The website reported that The Fellowship of Oxen Lovers — a group promoting the beauty and wonder of cows, yaks, bison and oxes were behind the plan. Chairman Apollo Rif was quoted as saying: “You may have seen the work we did on Ox Lane in Bicester, the marvellous ‘Field of Cows’ mural in Bull Avenue in Morecambe and, of course, the spectacular statue of a charging bull we made out of pipe cleaners in Norwich’s Sirloin Drive.”

A zip wire to Wales?

WalesOnline claimed a zip wire was being created over the Severn Bridge to give people an alternative way to cross the Bristol Channel.

The clues were in the names, it turned out. Founder of Faril-Polo, Kafe Linzipe, said the company hope to open the zipline by April 1 next year.

“We’re all very excited about this new development at the Severn Bridge,” Mr Linzipe said.

Tourism also played a part in the Eastern Daily Press’s April Fool, which said the county council was going to change village signs so they were spelt as they are sounded out.

Say what you see

The paper wrote: “From Wymondham to Happisburgh, Norfolk residents have long been frustrated with holidaymakers pronouncing unnecessary syllables.

“Thankfully help is at hand as Norfolk County Council is taking a break from rescuing snails from the A47 and responding to complaints about the NDR to deal with the county’s most pressing issue.

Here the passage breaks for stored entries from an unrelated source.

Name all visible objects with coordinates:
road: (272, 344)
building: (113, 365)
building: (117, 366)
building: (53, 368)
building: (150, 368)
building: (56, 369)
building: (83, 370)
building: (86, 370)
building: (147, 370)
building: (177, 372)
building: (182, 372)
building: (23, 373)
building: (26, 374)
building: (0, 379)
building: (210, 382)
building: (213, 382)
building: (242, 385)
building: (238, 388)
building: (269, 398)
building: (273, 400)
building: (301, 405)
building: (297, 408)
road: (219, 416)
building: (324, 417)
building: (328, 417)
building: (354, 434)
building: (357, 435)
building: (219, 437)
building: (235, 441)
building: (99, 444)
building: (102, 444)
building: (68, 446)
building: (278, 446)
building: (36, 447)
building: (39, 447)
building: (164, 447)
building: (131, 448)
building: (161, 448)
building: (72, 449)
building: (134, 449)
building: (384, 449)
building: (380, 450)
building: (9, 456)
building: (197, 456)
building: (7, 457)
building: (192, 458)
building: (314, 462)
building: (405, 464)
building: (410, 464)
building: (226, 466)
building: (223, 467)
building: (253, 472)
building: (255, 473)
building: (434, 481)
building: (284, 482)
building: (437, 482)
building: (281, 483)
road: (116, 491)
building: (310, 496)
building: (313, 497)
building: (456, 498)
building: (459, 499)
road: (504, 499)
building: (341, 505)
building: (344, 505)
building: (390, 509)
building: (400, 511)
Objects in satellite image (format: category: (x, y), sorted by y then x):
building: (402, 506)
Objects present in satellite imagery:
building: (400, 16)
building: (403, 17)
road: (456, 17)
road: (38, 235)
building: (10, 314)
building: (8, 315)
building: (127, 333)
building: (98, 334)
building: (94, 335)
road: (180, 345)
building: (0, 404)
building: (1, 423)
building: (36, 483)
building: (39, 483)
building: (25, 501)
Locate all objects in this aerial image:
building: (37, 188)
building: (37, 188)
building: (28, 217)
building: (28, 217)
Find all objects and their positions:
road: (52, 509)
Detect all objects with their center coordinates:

“The council will be changing town and village signs in Norfolk to show the correct pronunciation so tourists say them properly.

“The most offending locations will be tackled first with ‘Wind’m’, ‘Haze-bruh’, ‘Cossey’, ‘Aycle’ and ‘Pozzick’ replacing the normal spelling.”

And finally, in Birmingham, nudity came to the fore for BirminghamLive’s annual hoax, claiming their were plans for a nudist beach in the land-locked city.

The site told readers: “A nudist beach at Bartley Reservoir is set to get the green light to help people to make the most of future spells of sunny weather.

“A businessman is applying for planning permission to turn the south-facing Scotland Lane waterside area into a money-spinning ‘Balmy Army’ sun spot called Frankley Beaches.

Streetfood traders will supply the first 100 customers with free t-shirts illustrated with nuts or cherries and the quirky phrase: ‘I’ve just tandem with the Balmy Army’.”

The quote at the end, from Brook Water, perhaps gave the game away: “I really don’t care if some prudes object.

“As Clark Gable’s Rhett Butler almost said in Gone With the Wind: ‘Frankley Beeches, I don’t give a reservoir dam’.”